[Trecho do documento]
Procurada, a Secretaria de Ordem Pública da Prefeitura do Rio informou que um decreto em vigor desde 8 de julho — as normas têm sido renovadas conforme a avaliação semanal das taxas de transmissão do vírus na cidade — suspende o "funcionamento de boates, danceterias e salões de dança" na capital fluminense e esclarece que por isso a casa de swing foi interditada.

Além destes espaços, "festas que necessitem de autorização transitória, em áreas públicas e particulares" também estão proibidas. Já "casas de espetáculo e concerto e as apresentações artísticas em espaços de eventos" estão permitidas se não houver filas de espera, aglomerações na entrada e saída, e limite de 40% da lotação máxima em espaços fechados, e 60% em locais abertos. Distanciamento mínimo de 1,5m é exigido entre os presentes" — outro item não respeitado na boate interditada.

"Na verdade, acho que o que falta é fiscalização", afirma Juliana.

A Secretaria de Ordem Pública afirma que, desde o início do ano, 151 festas e eventos clandestinos foram encerrados no Rio de Janeiro.

'Mais respeitoso que Carnaval ou transporte público'

Como outros entrevistados, Juliana enfatiza que as festas não se resumem a sexo ou encontros fortuitos. "Numa balada liberal, a diferença é o respeito. Hoje, como mulher, você vai a uma boate ou outros lugares os caras não respeitam. Eles te pegam, eles te apertam, eles te passam a mão e muitas vezes você se aborrece. Por esses constrangimentos eu nunca passei por isso numa casa de swing", diz.

"Então, muitas vezes, eu prefiro ir pra uma casa de swing pra curtir a minha noite mesmo sem sexo, sabendo que eu vou ser respeitada, do que ir para uma balada normal, sabendo que vou me aborrecer."

[Exercícios propostos]
[a] Responda com base no texto sobre a interdição da casa de swing:
(i) Desde que data está em vigor o decreto mencionado pela Secretaria de Ordem Pública?
(ii) Segundo a Secretaria, quantas festas e eventos clandestinos foram encerrados no Rio de Janeiro desde o início do ano?
(iii) De acordo com Juliana, o que falta?
[b] Transcreva do texto sobre a interdição da casa de swing a passagem entre "Procurada, a Secretaria" e "swing foi interditada.", ambos inclusive.

[Dados apresentados]
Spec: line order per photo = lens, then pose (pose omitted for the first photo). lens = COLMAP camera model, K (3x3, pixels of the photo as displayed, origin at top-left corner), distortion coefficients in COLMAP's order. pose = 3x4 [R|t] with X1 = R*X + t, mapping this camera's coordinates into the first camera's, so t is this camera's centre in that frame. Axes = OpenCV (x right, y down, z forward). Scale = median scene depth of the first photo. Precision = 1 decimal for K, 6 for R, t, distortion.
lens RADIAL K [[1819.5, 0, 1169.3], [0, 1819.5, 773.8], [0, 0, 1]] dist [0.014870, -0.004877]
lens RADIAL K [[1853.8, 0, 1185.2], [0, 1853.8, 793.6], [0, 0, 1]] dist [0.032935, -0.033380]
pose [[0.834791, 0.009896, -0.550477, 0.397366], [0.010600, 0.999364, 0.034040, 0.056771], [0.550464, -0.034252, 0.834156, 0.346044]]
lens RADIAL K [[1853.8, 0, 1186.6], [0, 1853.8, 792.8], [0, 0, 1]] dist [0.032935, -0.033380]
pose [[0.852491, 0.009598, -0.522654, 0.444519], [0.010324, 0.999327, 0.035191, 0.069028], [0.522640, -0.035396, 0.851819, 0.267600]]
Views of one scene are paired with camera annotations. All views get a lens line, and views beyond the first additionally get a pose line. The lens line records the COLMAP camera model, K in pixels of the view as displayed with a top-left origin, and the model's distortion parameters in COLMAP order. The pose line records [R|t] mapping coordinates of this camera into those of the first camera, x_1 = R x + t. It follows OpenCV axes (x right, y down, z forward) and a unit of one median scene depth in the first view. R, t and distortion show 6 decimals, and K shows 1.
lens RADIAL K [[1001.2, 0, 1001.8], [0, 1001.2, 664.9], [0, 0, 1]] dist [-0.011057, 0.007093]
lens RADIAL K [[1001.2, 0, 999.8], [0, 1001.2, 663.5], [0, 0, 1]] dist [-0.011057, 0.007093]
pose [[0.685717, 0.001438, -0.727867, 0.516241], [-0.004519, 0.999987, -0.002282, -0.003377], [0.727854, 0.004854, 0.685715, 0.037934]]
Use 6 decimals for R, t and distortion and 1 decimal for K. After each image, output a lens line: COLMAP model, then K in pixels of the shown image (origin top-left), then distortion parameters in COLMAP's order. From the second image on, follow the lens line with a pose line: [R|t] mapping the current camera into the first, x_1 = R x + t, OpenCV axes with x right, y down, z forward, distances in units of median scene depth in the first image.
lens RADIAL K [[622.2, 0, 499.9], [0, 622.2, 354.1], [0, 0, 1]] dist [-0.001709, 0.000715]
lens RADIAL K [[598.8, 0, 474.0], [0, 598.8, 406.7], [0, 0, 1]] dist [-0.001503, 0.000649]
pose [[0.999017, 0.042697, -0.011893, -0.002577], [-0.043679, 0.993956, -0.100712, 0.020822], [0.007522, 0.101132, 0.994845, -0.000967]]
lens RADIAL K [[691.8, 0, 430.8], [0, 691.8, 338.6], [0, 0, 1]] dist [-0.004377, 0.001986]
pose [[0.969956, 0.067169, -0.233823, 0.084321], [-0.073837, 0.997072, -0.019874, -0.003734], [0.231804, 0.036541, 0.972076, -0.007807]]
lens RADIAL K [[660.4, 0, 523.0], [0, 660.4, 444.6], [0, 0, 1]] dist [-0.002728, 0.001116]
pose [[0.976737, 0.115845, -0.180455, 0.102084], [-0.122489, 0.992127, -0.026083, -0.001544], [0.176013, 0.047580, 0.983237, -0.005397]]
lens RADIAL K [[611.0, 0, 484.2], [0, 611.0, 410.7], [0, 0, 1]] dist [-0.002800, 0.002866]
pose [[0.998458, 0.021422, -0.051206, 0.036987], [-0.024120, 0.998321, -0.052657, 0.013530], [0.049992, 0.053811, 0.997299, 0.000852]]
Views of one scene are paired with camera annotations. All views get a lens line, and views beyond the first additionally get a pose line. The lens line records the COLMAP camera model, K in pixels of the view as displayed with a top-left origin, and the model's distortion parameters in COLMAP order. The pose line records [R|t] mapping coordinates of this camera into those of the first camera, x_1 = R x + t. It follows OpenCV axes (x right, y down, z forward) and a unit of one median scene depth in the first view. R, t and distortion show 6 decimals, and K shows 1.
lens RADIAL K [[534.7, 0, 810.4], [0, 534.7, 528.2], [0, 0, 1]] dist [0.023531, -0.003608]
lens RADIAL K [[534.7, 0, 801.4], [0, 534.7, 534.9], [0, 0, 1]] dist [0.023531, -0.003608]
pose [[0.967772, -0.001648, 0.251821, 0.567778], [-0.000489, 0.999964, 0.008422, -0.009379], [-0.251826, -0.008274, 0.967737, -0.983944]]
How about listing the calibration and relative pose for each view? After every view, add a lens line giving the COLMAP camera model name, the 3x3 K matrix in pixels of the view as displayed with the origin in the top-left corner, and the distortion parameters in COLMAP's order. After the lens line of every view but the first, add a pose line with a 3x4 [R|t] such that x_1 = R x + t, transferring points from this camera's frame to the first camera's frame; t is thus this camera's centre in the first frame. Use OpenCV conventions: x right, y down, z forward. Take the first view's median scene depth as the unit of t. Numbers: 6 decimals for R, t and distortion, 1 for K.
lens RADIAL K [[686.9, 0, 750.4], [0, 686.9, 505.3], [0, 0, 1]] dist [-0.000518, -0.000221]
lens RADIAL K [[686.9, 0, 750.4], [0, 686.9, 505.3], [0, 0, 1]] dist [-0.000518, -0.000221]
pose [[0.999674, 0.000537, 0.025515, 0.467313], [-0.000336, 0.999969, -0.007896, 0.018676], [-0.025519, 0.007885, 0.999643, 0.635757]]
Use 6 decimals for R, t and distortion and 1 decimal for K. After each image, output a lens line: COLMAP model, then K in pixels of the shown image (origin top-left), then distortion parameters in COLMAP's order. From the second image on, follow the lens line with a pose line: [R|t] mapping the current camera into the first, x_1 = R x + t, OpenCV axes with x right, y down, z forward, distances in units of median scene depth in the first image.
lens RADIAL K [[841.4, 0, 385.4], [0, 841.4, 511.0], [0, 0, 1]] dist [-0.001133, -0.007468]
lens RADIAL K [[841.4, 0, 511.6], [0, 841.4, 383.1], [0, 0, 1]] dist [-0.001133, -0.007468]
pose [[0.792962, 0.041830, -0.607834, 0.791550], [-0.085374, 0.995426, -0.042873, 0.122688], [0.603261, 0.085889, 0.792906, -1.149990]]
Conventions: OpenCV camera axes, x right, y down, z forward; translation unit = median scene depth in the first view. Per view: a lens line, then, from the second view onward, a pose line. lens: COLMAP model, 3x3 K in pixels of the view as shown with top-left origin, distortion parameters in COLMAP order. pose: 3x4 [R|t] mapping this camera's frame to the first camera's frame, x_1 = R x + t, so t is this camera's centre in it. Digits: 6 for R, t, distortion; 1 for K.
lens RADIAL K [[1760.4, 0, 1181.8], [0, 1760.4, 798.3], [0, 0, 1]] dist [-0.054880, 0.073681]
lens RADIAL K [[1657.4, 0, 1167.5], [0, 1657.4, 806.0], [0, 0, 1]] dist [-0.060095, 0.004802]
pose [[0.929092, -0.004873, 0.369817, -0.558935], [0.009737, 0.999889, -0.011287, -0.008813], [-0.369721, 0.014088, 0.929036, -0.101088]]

[Respostas numeradas]
[a]
(i) Desde 8 de julho.
(ii) 151 festas e eventos clandestinos.
(iii) Fiscalização.

[b]
Procurada, a Secretaria de Ordem Pública da Prefeitura do Rio informou que um decreto em vigor desde 8 de julho — as normas têm sido renovadas conforme a avaliação semanal das taxas de transmissão do vírus na cidade — suspende o "funcionamento de boates, danceterias e salões de dança" na capital fluminense e esclarece que por isso a casa de swing foi interditada.